Pedestrians walk past the Bank of England in the City of London February 23, 2013. REUTERS/Neil Hall
Pedestrians walk past the Bank of England in the City of London February 23, 2013. REUTERS/Neil Hall

By David Milliken and Olesya Dmitracova

LONDON (Reuters) - The Bank of England is no closer to providing more support for Britain's stagnant economy with most members of its policy committee worried by the weakness of the pound, minutes of its March meeting showed on Wednesday.

Some analysts said the 6-3 vote against further bond purchases, unchanged from February, meant more action from the bank may depend on finance minister George Osborne giving it more leeway to target growth in Wednesday's budget speech.

For now, the bank's policymakers expressed concern that more bond purchases could lead to an unjustified weakening of the pound - at odds with indications in past weeks that some would welcome a weaker currency to aid the country's exporters.

"Further monetary stimulus ... might also lead to an unwarranted depreciation of sterling if it were misinterpreted as a lack of commitment to maintaining low inflation over the medium term," the minutes said.

Sterling rose more than a cent against the U.S. dollar on the news, and 10-year gilts' yield spread over Bunds widened by 2 basis points, as the minutes showed no increase in support for further bond purchases.

Earlier this month sterling had been down as much as 8 percent against the dollar since the start of the year, in part because of comments by Governor Mervyn King suggesting that a weaker pound would help Britain's economy.

"The headlines seem distinctly less dovish and the warnings about the risks for the pound are interesting," said Ross Walker, an economist at Royal Bank of Scotland.

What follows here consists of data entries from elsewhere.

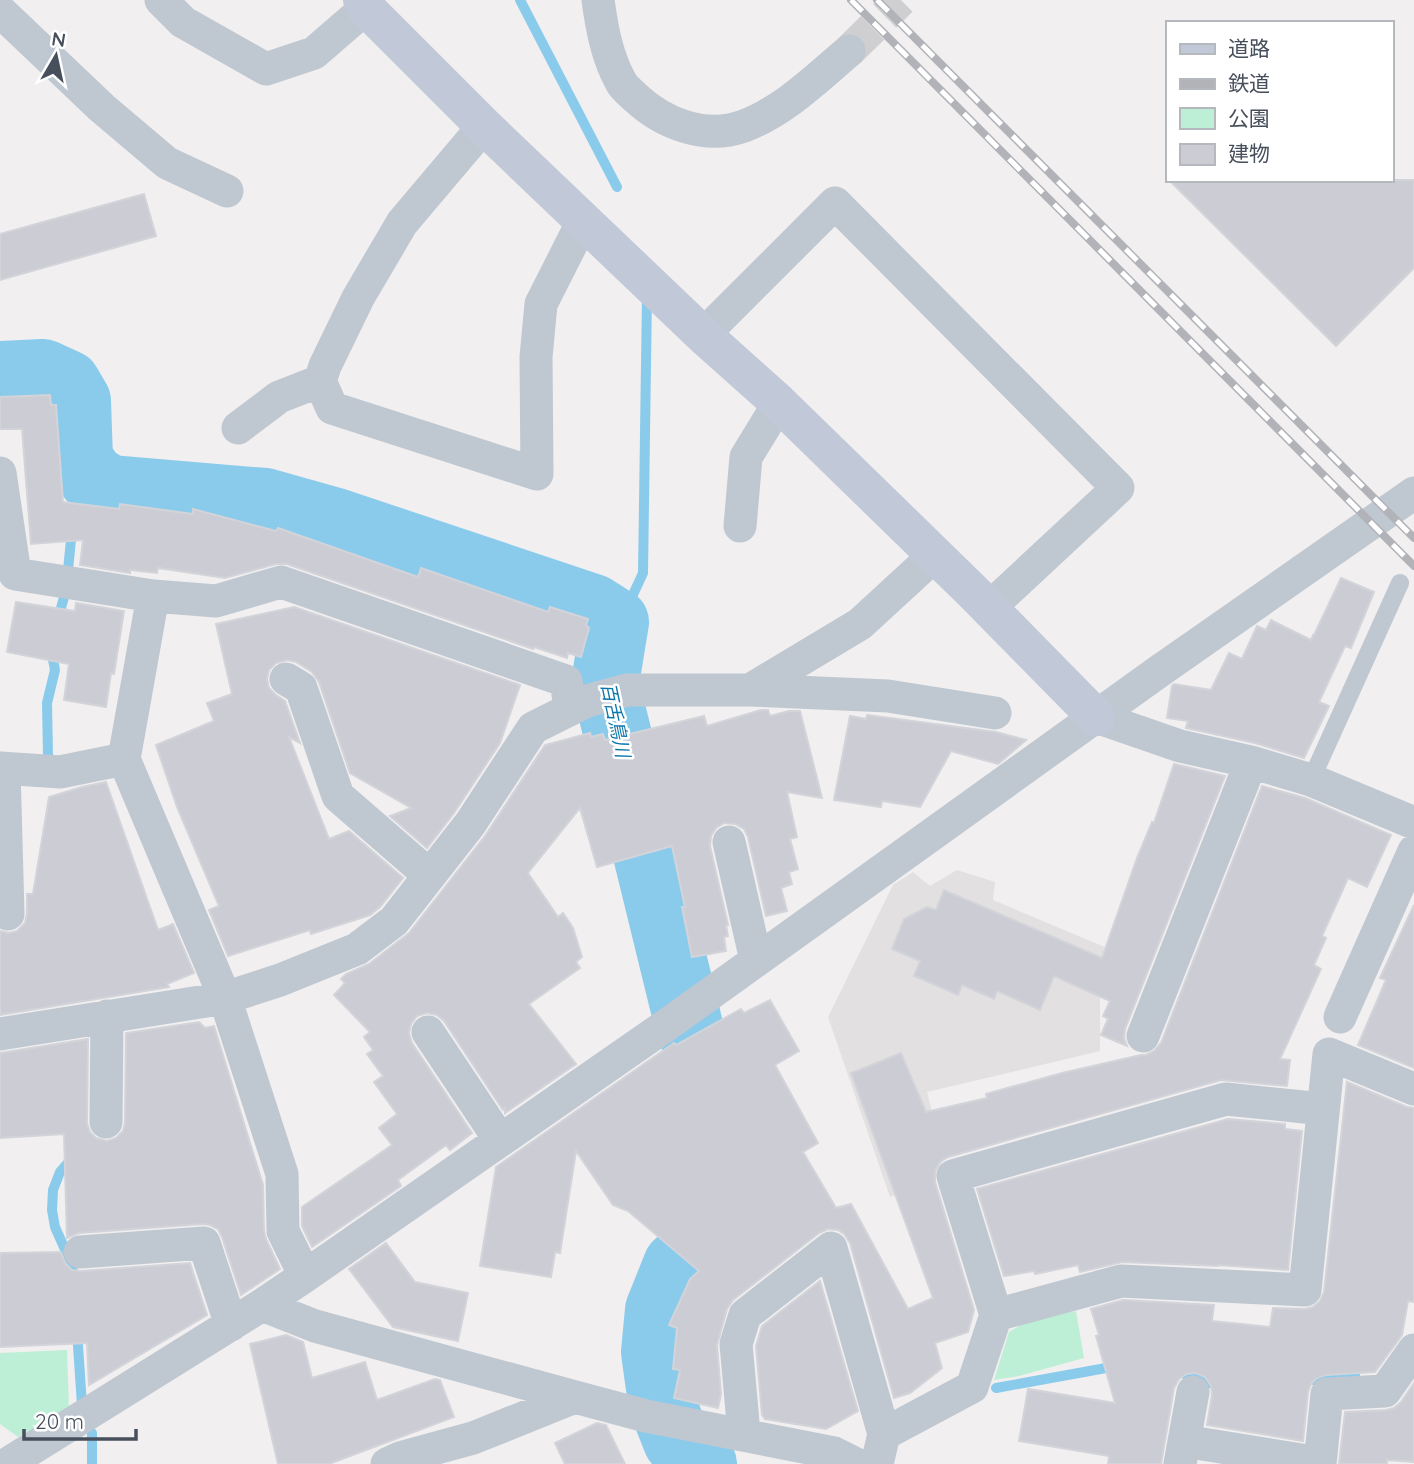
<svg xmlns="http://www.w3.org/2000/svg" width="1414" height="1464" font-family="Quicksand,'Noto Sans JP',sans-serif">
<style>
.education{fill:#e2e0e1}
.green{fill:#bdefd7}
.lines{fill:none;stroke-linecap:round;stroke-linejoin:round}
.stream{stroke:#8acbec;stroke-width:10}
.river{stroke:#8acbec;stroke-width:68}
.building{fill:#cccdd4;stroke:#d3d4da;stroke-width:2}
.street-tunnel{stroke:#cfcfd2;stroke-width:33;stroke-dasharray:33 17;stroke-linecap:butt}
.lane{stroke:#bfc7d1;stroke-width:18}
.street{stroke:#bfc7d1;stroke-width:33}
.secondary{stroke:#c1c9d8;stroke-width:38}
.rail-casing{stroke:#b1b3b9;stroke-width:8}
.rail{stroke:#fff;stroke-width:5;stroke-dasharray:16;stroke-linecap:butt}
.labels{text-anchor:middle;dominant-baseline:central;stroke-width:5;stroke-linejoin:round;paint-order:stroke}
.water-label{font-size:19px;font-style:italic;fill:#0c75aa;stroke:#fff}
</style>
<rect width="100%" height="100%" fill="#f1efef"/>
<path class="education" d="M 957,870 L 995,882 L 993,900 L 1107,948 L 1100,995 L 1100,1051 L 927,1092 L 943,1154 L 940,1175 L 890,1197 L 828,1017 L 893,885 L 913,872 L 930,886 Z"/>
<path class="green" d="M 1076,1311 L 1084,1358 L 1019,1376 L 994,1380 L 1009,1332 L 1033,1318 Z
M 67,1350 L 69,1409 L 18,1437 L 0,1424 L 0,1353 Z"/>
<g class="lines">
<path class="stream" d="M 520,0 L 617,187
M 68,570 L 79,459
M 615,622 L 631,599 L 643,573 L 647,295
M 57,623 L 64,597
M 48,756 L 47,703 L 55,670 L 51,649
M 74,1156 L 60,1172 L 53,1190 L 52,1210 L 55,1227 L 71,1263 L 75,1283
M 77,1331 L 82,1405
M 1173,1369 L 1203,1382 L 1223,1385
M 1302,1381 L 1355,1375
M 996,1388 L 1117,1366
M 92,1464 L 92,1433"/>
<path class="river" d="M 0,375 L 43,373 L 67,384 L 77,401 L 79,459 L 91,477 L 109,489 L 265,502 L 336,522 L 593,608 L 615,622 L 605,683 L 690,1030 L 723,1093 L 755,1168 L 755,1185 L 741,1210 L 677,1265 L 659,1310 L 655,1352 L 662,1403 L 677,1441 L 703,1464"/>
</g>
<path class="building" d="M 1169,180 L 1414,180 L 1414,268 L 1336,346 Z
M 144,194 L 156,236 L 0,280 L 0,234 Z
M 50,395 L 51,405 L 56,405 L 63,502 L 119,509 L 120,504 L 193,514 L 193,509 L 276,531 L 278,528 L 418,577 L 421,568 L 548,612 L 550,607 L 588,619 L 586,625 L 589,628 L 581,657 L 568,653 L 567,658 L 534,647 L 533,649 L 287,564 L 276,564 L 225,578 L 158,568 L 157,573 L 130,570 L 130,573 L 80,565 L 83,540 L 31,544 L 22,429 L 0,429 L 0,397 Z
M 1341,578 L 1374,592 L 1351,648 L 1345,646 L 1319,702 L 1329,706 L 1304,758 L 1255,743 L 1186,728 L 1188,721 L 1167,718 L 1172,686 L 1174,684 L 1211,690 L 1229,653 L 1242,659 L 1257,626 L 1266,630 L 1271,620 L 1311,640 L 1313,635 L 1314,635 Z
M 16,602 L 75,611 L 76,603 L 124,611 L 114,674 L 111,673 L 106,707 L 64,700 L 69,664 L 7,652 Z
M 294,607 L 520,685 L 500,743 L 454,813 L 427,848 L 390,816 L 411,808 L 350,773 L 319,682 L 312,672 L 296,662 L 287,660 L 276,663 L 269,670 L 267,679 L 269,688 L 276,695 L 285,701 L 300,743 L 289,737 L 329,839 L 349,831 L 403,878 L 380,907 L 370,915 L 311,934 L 310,930 L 228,956 L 209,910 L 219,906 L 177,807 L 156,745 L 214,721 L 207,703 L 232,694 L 216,624 Z
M 761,710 L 768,710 L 770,716 L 789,711 L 800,711 L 822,798 L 787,792 L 797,837 L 790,839 L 798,869 L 789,872 L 792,884 L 781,888 L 787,911 L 766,916 L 748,837 L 744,829 L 735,824 L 724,823 L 716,828 L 711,836 L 710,846 L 728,925 L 726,926 L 728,936 L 724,937 L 726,951 L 692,957 L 682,907 L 685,907 L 672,846 L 597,867 L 580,808 L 528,873 L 558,917 L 563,913 L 573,928 L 582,957 L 576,962 L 580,968 L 529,1004 L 576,1064 L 505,1113 L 505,1108 L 503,1110 L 444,1021 L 437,1015 L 427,1013 L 417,1016 L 411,1024 L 409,1033 L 412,1043 L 472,1133 L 450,1150 L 446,1145 L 398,1180 L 401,1186 L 312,1247 L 302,1226 L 302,1207 L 392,1145 L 379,1128 L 397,1114 L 374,1082 L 383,1076 L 367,1054 L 373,1050 L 364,1037 L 370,1032 L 334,995 L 345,983 L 341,979 L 346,974 L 369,964 L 409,933 L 485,836 L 545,745 L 590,733 L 591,737 L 603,734 L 605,740 L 704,716 L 707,726 Z
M 867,715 L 996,732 L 1026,740 L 998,764 L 951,751 L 920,807 L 882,801 L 881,807 L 834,800 L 850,716 L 866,719 Z
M 1174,764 L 1225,776 L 1125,1029 L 1124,1038 L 1127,1046 L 1101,1035 L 1108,1019 L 1103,1016 L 1110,1001 L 1054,976 L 1040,1010 L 997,991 L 994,999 L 962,985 L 958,995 L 914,976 L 920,961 L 892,949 L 904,919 L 927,907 L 936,910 L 944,890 L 1102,958 L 1137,858 L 1152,822 L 1154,823 Z
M 106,782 L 158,930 L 173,924 L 194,973 L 167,984 L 169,987 L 0,1015 L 0,931 L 9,933 L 17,931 L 25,923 L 27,913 L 27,894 L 33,894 L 49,797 L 82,787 Z
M 1262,786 L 1305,798 L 1391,835 L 1367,887 L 1348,878 L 1322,936 L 1326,938 L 1314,965 L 1321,969 L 1280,1059 L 1290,1060 L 1287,1086 L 1221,1080 L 948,1157 L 940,1162 L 935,1171 L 935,1182 L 974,1310 L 968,1332 L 935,1343 L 942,1368 L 910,1393 L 894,1398 L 850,1243 L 844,1234 L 838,1230 L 828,1229 L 819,1233 L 733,1300 L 727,1309 L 717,1345 L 721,1394 L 718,1408 L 674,1398 L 680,1370 L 673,1369 L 677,1328 L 669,1325 L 690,1279 L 699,1271 L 628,1211 L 613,1205 L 576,1151 L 560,1253 L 555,1252 L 551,1277 L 480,1266 L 496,1167 L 674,1043 L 676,1045 L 741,1009 L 744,1013 L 770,1000 L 799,1051 L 775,1065 L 818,1143 L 803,1152 L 836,1208 L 851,1204 L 908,1309 L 933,1298 L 851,1073 L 901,1053 L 926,1112 L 987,1098 L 986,1094 L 1062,1073 L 1141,1055 L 1146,1055 L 1154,1051 L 1161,1043 Z
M 1414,905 L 1414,1068 L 1358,1045 L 1386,980 L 1380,978 Z
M 199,1022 L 205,1028 L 214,1026 L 263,1185 L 264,1231 L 266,1239 L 280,1269 L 241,1295 L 222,1237 L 218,1229 L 210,1225 L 203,1224 L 79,1233 L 67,1238 L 64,1134 L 0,1138 L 0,1053 L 88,1039 L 87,1123 L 90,1132 L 96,1138 L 107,1141 L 116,1138 L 123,1131 L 125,1123 L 126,1033 Z
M 1347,1082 L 1407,1107 L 1414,1108 L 1414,1302 L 1408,1301 L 1402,1335 L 1375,1372 L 1326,1375 L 1317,1378 L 1311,1384 L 1308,1392 L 1303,1441 L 1207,1425 L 1212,1395 L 1211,1386 L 1205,1377 L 1196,1373 L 1187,1374 L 1179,1379 L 1174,1388 L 1161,1464 L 1108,1464 L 1109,1456 L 1019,1441 L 1028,1389 L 1115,1403 L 1096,1336 L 1099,1335 L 1091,1309 L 1123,1300 L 1214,1305 L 1212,1321 L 1270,1327 L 1273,1308 L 1305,1309 L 1313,1307 L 1320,1301 L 1324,1292 Z
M 1228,1119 L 1285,1124 L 1285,1129 L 1302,1131 L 1288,1270 L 1218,1265 L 1218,1266 L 1122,1262 L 1080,1272 L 1078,1265 L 1035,1274 L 1034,1271 L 1004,1276 L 977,1189 Z
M 386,1243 L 415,1282 L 468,1293 L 458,1341 L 393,1327 L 349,1269 Z
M 61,1252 L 65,1263 L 72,1270 L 81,1271 L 190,1263 L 207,1315 L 89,1385 L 87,1343 L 0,1347 L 0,1253 Z
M 820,1281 L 858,1411 L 826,1429 L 765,1419 L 762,1415 L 756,1346 L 762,1326 Z
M 286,1335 L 303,1342 L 312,1378 L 365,1362 L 377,1400 L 435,1379 L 440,1380 L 454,1417 L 329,1464 L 278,1464 L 250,1344 Z
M 1414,1383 L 1414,1462 L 1387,1460 L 1387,1464 L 1339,1464 L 1345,1412 L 1386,1410 L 1394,1408 L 1401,1402 Z
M 597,1423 L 606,1425 L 625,1464 L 565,1464 L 555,1443 Z"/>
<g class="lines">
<path class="street-tunnel" d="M 849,51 L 901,0"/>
<path class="lane" d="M 1311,780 L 1400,583"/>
<path class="street" d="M 161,0 L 183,22 L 266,69 L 314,53 L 366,8
M 598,0 C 602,29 607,57 621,82 C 624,88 631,93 636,98 C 664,124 706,140 744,126 C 784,111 817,78 849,51
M 0,11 L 102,108 L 167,163 L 227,191
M 484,126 L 402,223 L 358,298 L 325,366 L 320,381 L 332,408 L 537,474 L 536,357 L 541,304 L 583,221
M 703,335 L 835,203 L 1118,488 L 989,608
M 238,428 L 279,397 L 320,381
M 0,473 L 15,574 L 153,596 L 216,601 L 281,582 L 566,681 L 570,708
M 740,526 L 746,457 L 779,403
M 153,596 L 124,759 L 225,998 L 282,1174 L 283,1231 L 305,1276
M 286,679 L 301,688 L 338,796 L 429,875
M 750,690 L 860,624 L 935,555
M 1096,717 L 1180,746 L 1251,762 L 1311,780 L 1414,823
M 0,768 L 60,772 L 124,759
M 4,769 L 8,914
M 729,842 L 756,960
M 1340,1017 L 1414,851
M 428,1032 L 500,1140
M 0,1034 L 225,998 L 280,980 L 357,949 L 394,921 L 470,824 L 533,728 L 587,701 L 627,690 L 750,690 L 888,696 L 995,713
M 1143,1036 L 1251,762
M 106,1122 L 107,1016
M 80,1252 L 204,1243 L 231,1325
M 262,1305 L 315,1326 L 575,1397 L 646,1416 L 834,1453 L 856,1464
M 996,1315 L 953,1176 L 1226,1099 L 1323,1109
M 744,1434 L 736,1344 L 745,1315 L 831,1248 L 884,1434
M 1184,1441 L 1320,1463
M 7,1464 L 262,1305 L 305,1276 L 668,1024 L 1158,672 L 1414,493
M 387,1464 L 400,1458 L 473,1438 L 575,1397
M 877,1464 L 884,1434 L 972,1387 L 996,1315 L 1121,1281 L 1305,1290 L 1329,1054 L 1414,1089
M 1180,1464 L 1193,1392
M 1320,1464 L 1327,1394 L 1385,1391 L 1414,1350"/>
<path class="secondary" d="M 362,0 L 366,8 L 484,126 L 703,335 L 779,403 L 973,592 L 1096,717"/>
<defs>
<path id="rail" d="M 851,0 L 1414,566
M 877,0 L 1414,538"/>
</defs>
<use href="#rail" class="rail-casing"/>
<use href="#rail" class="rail"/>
</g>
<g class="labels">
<g class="water-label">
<text transform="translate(616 720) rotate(78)">百舌鳥川</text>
</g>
</g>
<rect x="1166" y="21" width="228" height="161" fill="#ffffff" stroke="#b5b9be" stroke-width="2"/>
<rect x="1180" y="44" width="35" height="10" fill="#c1c9d8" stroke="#b5b9be" stroke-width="2"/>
<text x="1228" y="56" font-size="21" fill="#474f5c">道路</text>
<rect x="1180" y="79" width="35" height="10" fill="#b1b3b9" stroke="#b5b9be" stroke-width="2"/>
<text x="1228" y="91" font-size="21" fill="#474f5c">鉄道</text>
<rect x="1180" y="108" width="35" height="21" fill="#bdefd7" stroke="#b5b9be" stroke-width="2"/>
<text x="1228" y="126" font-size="21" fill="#474f5c">公園</text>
<rect x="1180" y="144" width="35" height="21" fill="#cccdd4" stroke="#b5b9be" stroke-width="2"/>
<text x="1228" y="161" font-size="21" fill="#474f5c">建物</text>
<g transform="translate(56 56) rotate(9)" stroke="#ffffff" stroke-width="5" paint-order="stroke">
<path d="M0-5L12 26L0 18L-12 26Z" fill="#474f5c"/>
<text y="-10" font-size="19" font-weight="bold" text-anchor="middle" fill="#474f5c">N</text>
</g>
<path d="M24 1429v10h112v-10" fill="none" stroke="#474f5c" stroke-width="3.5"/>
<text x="35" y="1429" font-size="21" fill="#474f5c" stroke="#ffffff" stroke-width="5" paint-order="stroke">20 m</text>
</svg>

"Previously they have given very little indication that they were in any way perturbed about a fairly marked depreciation in sterling, which of course serves as a green light to the forex markets to push it lower," he said.

Osborne's budget speech on Wednesday is being watched closely for signs of any tweak in the central bank's inflation-fighting remit.

Britain's economy has been stagnant for the past two years, putting Osborne under pressure to come up with a recipe to deliver growth. His appointee to the central bank, Canadian Mark Carney, has signaled ahead of taking over as governor in July that now was a good time to look at the bank's methods.

STICKY INFLATION

Governor Mervyn King, markets expert Paul Fisher and external member David Miles remained in a favor of a further 25 billion pounds of purchases that would take the total to 400 billion pounds, but could not convince their other colleagues.

Consumer price inflation rose to a nine-month high of 2.8 percent in February. The central bank forecasts it will rise above 3 percent later this year, and will not return to its 2 percent target until early 2016.

Policymakers agreed the economic outlook had changed little since their February meeting, though the inflation outlook was slightly higher, in part due to a further fall in sterling.

The labor market has been a relative bright spot, however, and data on Wednesday showed the lowest number of people claiming jobless benefit since June 2011 and a broader measure of the unemployment rate steady at 7.8 percent.

But lower levels of unemployment than in many other European countries have come at the expense of slow wage growth, with salaries up just 1.2 percent on the year - weakest growth since late 2009.

"The continued rise in employment is obviously good news ... but the dark side of it is weakness in productivity," said Rob Wood of Berenberg Bank. "The UK is producing less with more and that has been holding back the Bank of England from more stimulus."

The Bank of England's 375 billion pounds of government bond purchases to date are equivalent to about a quarter of British gross domestic product, almost double the same measure of the U.S. Federal Reserve's ongoing quantitative easing program.